The interrupt table stores the address of the interrupt handlers, it has 32 entries and is located at address itb. Inerrupt 8 is the hardware interrupt and interrupts from 16 to 31 are free to use by software. Interrupt 0 to 15 are usable but it is not future proof to use them as they will be used in the future versions of the CPU (syscall, divide error, exeptions, timer, ...).

  • 0 RESERVED
  • 1 RESERVED
  • 2 RESERVED
  • 3 RESERVED
  • 4 RESERVED
  • 5 RESERVED
  • 6 RESERVED
  • 7 RESERVED
  • 8 hw interrupt
  • 9 RESERVED
  • 10 RESERVED
  • 11 RESERVED
  • 12 RESERVED
  • 13 RESERVED
  • 14 RESERVED
  • 15 RESERVED

Assembler

The assembler is called casm and takes one argument which is the file to compile.

The code is saved in c16.out (the emulator executes c16.out).

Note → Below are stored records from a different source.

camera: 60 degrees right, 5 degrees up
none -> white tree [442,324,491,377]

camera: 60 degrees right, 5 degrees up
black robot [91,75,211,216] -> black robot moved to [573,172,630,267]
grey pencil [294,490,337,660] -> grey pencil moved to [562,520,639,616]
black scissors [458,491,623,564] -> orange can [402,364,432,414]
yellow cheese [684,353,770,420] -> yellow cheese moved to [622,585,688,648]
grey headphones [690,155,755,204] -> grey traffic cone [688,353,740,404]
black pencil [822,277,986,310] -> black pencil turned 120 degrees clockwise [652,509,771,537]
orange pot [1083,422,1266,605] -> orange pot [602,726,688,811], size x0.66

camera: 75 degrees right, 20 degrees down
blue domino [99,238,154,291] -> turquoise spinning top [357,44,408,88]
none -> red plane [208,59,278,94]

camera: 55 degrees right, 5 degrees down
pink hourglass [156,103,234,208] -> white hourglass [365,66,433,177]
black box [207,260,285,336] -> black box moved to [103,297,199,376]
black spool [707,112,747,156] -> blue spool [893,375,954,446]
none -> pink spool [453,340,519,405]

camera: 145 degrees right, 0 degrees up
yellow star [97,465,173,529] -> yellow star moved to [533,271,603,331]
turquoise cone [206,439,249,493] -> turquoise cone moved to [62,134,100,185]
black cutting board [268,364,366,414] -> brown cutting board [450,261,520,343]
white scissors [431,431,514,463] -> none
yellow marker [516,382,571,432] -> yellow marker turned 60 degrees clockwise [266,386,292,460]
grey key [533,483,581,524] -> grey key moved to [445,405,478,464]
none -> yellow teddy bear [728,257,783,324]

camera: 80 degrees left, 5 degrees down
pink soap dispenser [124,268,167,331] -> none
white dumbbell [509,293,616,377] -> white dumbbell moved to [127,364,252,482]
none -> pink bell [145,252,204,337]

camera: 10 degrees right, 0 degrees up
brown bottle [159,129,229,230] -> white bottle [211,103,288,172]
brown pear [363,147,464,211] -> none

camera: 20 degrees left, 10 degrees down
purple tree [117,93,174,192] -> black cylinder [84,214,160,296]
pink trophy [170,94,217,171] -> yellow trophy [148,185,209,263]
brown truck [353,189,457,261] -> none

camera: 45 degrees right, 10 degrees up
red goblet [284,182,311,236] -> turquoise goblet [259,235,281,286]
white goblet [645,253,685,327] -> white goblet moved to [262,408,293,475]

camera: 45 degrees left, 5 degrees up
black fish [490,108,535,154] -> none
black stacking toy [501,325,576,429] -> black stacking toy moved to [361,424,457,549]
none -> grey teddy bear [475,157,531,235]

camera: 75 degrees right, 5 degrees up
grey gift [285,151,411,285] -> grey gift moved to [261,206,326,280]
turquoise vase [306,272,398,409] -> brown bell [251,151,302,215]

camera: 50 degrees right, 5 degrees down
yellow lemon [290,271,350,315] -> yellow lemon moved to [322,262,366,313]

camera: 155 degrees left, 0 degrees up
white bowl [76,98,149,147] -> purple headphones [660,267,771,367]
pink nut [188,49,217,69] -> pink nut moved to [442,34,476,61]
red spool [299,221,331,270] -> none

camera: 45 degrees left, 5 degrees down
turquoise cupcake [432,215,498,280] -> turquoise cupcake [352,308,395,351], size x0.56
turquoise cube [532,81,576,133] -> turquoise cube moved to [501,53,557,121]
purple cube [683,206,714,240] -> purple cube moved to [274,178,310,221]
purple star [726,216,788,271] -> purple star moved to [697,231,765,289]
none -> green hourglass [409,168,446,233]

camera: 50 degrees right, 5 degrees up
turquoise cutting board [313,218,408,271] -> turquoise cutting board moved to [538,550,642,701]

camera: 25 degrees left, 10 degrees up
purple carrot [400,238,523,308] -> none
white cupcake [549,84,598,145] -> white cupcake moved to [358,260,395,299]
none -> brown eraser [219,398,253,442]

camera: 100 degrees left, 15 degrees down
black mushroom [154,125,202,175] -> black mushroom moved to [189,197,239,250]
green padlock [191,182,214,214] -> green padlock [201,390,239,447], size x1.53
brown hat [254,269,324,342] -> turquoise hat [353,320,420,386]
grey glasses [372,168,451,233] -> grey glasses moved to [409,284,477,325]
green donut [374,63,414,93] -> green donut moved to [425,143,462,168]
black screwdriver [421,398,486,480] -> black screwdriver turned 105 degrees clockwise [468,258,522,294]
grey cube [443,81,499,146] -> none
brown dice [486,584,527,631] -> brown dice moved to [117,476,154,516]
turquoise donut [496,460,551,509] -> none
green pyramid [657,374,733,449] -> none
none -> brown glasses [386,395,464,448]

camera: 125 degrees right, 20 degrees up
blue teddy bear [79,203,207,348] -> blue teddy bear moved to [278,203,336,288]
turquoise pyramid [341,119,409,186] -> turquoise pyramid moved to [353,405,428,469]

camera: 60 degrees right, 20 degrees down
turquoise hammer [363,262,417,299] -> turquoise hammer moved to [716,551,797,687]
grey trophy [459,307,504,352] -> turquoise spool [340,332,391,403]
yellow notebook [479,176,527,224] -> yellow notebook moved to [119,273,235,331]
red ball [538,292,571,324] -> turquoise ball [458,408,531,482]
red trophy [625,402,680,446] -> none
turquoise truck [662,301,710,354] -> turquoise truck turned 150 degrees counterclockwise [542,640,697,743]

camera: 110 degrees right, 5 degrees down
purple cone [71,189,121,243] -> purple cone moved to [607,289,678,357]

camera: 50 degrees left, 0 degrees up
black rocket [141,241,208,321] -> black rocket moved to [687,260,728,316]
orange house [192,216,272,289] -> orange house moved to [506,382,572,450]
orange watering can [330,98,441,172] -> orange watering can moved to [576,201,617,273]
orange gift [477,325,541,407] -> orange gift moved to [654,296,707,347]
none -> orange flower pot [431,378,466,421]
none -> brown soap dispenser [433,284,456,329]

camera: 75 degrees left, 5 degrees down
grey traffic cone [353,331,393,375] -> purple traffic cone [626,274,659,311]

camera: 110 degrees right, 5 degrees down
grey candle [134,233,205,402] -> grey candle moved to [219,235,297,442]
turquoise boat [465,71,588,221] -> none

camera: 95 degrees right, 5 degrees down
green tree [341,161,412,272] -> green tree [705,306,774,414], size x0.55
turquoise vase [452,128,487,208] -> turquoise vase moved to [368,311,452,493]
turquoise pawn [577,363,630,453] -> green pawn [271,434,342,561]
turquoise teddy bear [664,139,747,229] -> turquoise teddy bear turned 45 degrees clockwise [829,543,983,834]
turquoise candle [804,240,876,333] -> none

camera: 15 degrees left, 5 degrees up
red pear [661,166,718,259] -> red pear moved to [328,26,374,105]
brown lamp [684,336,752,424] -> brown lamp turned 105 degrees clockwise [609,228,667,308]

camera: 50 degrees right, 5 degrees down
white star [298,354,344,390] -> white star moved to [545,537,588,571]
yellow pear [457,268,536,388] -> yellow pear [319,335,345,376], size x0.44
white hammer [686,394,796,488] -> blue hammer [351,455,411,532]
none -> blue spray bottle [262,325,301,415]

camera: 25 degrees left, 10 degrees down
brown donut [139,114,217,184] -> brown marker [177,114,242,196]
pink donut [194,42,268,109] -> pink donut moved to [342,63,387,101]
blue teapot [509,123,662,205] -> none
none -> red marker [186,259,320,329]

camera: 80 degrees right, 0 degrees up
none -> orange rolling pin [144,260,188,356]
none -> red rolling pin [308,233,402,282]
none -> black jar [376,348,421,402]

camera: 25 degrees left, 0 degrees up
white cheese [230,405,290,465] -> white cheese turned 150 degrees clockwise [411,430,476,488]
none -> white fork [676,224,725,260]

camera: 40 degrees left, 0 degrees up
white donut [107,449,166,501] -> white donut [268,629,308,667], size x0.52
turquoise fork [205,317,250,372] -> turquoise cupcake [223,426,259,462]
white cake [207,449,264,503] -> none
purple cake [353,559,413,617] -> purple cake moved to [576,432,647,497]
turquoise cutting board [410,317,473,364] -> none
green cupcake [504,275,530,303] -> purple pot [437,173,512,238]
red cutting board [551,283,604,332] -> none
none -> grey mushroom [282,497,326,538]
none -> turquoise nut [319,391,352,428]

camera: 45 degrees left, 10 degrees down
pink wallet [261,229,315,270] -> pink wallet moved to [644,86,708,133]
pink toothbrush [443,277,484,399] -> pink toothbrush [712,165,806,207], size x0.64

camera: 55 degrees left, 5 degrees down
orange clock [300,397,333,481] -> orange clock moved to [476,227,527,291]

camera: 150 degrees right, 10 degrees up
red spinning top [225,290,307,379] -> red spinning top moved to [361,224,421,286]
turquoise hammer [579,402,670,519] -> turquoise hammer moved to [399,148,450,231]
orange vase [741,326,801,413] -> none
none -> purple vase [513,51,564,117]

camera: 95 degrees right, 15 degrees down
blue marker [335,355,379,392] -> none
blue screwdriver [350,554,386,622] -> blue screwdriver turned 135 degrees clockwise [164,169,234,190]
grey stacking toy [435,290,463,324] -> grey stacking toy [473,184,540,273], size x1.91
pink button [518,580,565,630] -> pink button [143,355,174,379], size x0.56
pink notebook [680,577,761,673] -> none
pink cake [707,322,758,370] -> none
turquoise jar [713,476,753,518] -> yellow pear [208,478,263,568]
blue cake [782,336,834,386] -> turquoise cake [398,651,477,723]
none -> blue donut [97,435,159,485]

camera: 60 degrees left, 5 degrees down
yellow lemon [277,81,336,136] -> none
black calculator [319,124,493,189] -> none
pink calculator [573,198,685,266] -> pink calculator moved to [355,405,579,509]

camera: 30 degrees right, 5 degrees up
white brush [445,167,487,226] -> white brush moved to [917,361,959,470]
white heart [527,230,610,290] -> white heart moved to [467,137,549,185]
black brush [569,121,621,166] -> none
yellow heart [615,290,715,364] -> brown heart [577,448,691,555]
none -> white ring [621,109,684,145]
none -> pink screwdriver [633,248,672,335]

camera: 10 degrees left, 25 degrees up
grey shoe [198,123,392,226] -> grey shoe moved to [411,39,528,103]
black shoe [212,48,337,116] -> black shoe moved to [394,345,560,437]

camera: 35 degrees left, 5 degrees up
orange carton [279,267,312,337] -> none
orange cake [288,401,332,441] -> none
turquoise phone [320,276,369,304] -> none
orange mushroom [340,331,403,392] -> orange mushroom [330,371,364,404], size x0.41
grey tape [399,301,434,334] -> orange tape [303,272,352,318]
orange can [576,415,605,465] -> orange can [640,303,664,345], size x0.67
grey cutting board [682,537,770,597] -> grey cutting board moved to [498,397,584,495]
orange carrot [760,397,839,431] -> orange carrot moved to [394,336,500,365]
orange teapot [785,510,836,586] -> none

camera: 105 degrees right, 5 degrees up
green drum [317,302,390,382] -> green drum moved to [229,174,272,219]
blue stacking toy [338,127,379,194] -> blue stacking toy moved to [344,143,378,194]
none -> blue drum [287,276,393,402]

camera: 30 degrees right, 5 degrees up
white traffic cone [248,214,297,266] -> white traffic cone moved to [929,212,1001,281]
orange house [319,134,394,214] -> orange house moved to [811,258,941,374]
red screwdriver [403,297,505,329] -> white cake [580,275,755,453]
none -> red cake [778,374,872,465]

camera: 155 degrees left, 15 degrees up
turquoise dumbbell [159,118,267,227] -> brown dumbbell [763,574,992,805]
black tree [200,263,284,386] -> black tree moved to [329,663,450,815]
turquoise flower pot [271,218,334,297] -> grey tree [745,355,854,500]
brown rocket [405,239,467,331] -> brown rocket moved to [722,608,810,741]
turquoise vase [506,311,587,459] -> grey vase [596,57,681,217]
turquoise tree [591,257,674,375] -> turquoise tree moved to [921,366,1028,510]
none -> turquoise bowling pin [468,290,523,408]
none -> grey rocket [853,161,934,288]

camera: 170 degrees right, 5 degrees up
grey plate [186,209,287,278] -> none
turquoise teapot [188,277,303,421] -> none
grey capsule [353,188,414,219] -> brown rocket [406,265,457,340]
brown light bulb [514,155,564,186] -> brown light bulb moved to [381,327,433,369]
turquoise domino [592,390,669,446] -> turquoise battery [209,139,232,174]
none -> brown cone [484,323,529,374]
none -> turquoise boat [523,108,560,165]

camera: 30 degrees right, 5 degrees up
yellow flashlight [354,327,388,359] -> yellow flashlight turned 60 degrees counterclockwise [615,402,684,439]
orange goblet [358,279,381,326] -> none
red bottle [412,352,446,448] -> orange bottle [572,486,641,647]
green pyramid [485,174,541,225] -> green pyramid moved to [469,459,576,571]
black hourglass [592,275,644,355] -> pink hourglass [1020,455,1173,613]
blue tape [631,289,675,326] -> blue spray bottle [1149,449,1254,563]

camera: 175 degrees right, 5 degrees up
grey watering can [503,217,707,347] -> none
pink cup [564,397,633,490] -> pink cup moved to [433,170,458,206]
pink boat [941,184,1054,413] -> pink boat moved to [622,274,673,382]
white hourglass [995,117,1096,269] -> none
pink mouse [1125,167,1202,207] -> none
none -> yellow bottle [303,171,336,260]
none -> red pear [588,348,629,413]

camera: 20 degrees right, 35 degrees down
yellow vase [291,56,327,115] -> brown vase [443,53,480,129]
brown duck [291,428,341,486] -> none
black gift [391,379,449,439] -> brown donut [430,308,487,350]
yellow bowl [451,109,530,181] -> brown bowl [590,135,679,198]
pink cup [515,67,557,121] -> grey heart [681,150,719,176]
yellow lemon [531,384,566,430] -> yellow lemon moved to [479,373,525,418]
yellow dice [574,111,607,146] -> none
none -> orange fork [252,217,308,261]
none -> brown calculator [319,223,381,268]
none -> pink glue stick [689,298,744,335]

casm is a 2 pass assembler, in the first pass it places the code, data and labels and in the second pass it writes code and the address of data and labels.

Example source code:

  ; this is a comment
start:
  inc   r3
  js    alabel
  ; r4 = 0x400
  xor   r0,r0
  loadi 1, 0x4
  mv    r4, r0
  ; r0 = string length
  loadi len(string)
  ; short range function call
  pushpc
  jmp   print
alabel:
  jmp   start

; print function
print:
  ret

; string at address 0x400
ds.0x400 string "Hello C16"

It doesn't support declaring variables, just choose addresses in RAM and write comments in the code.

It would be great to have a C compiler for this ISA.